INTRODUCTION
Où l’on soutient que la pensée contemporaine ne peut être réservée aux experts
« Maître à penser » évoquait autrefois le guide spirituel plutôt que le philosophe – le gourou plutôt que le chercheur. Histoire ancienne, désormais, car cette expression propre à la langue française a changé de sens. Elle désigne à présent ceux que l’époque considère comme repères intellectuels majeurs, et dont l’audience devient exceptionnelle. Car le XXe siècle invente le philosophe star. En leur temps, Voltaire ou Diderot, étaient certes connus de l’Europe entière. Pourtant, leur renommée n’atteignait pas l’ampleur de celle de nos contemporains. La communication est passée par là. Les maîtres à penser naissent avec la presse, la radio et la télévision. Henri Bergson est le premier à susciter ce mélange de rumeur mondaine, d’attention littéraire et de malentendus multiples dont sont entourés nombre de philosophes aujourd’hui. Jacques Derrida est l’un des derniers en date de ces auteurs dont les livres difficiles s’entourent d’une aura de ferveur, presque de piété. Martin Heidegger, Jean-Paul Sartre, Albert Camus, Michel Foucault connaissent aussi cette métamorphose en personnages
de fiction.
Car le maître à penser n’est pas seulement ce qu’il publie et professe. Une légende l’entoure. Son influence dépasse le cercle étroit de ceux qui ont vraiment compris ses travaux. Elle va au-delà de la sphère, déjà plus étendue, de ceux qui l’ont lu sans avoir tout saisi. Sa renommée touche ceux qui connaissent à peine son travail, mais croient malgré tout percevoir chez lui une posture singulière envers le monde.
On s’en doute, pareille métamorphose du philosophe en maître à penser est à double tranchant : nuisible et bénéfique, trompeuse et révélatrice. Une célébration bruyante permet d’évacuer aisément la puissance des œuvres, évite de prendre en compte leur contenu, exigeant et dérangeant. Il est évidemment plus facile de vénérer un maître que de déchiffrer une œuvre.
Pour ma part, je préfère les textes. C’est pourquoi, sans méconnaître leurs images publiques, ce livre s’attache à ce que ces penseurs ont pensé et publié, à leur manière de prolonger les aventures de la vérité, même s’il n’est pas inutile, pour approcher les théories, d’évoquer les hommes et de retracer leurs trajectoires.

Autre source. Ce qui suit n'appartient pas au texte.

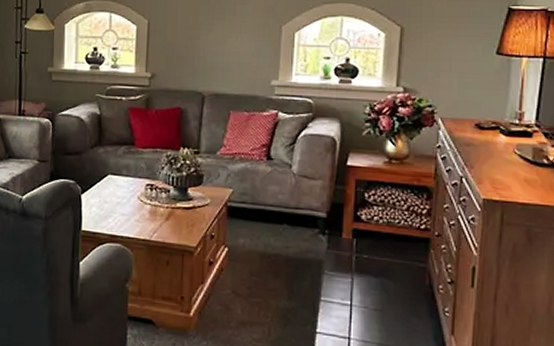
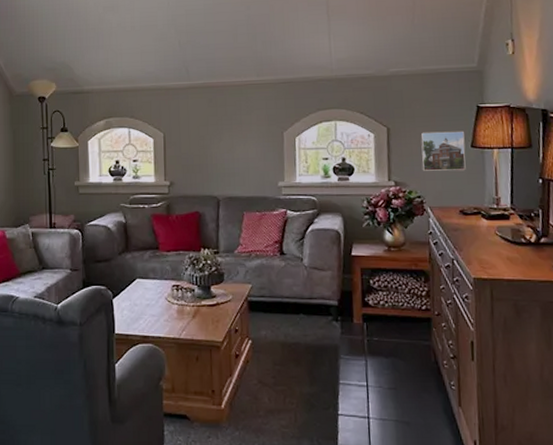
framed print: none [437,34,490,80] -> present [421,131,466,171]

Car ces maîtres à penser sont aussi des êtres de chair et de sang. Je le sais pour avoir poursuivi quelques discussions avec Claude Lévi-Strauss, Emmanuel Levinas, Gilles Deleuze, Louis Althusser, Michel Foucault, Jacques Derrida, Jürgen Habermas. Ils ne sont donc pas des noms sur des couvertures de livres, mais aussi des timbres de voix, des styles de regard, des manières de se tenir, d’infléchir la tête ou de serrer la main.
Raisons d’un choix
Ce livre fait suite à Une brève histoire de la philosophie, qui s’est efforcé, à propos d’une vingtaine de classiques de la pensée occidentale, de montrer que les philosophes « ne sont pas des extra-terrestres » : on peut comprendre ce qu’ils disent, leurs pensées sont suscitées par ce que nous vivons tous. Ce volume aurait pu s’intituler Unebrèvehistoirede la philosophie contemporaine. Il poursuit un but identique : être utile, tout simplement, et fournir des points de départ, exacts et accessibles, pour aborder de grands penseurs de notre époque.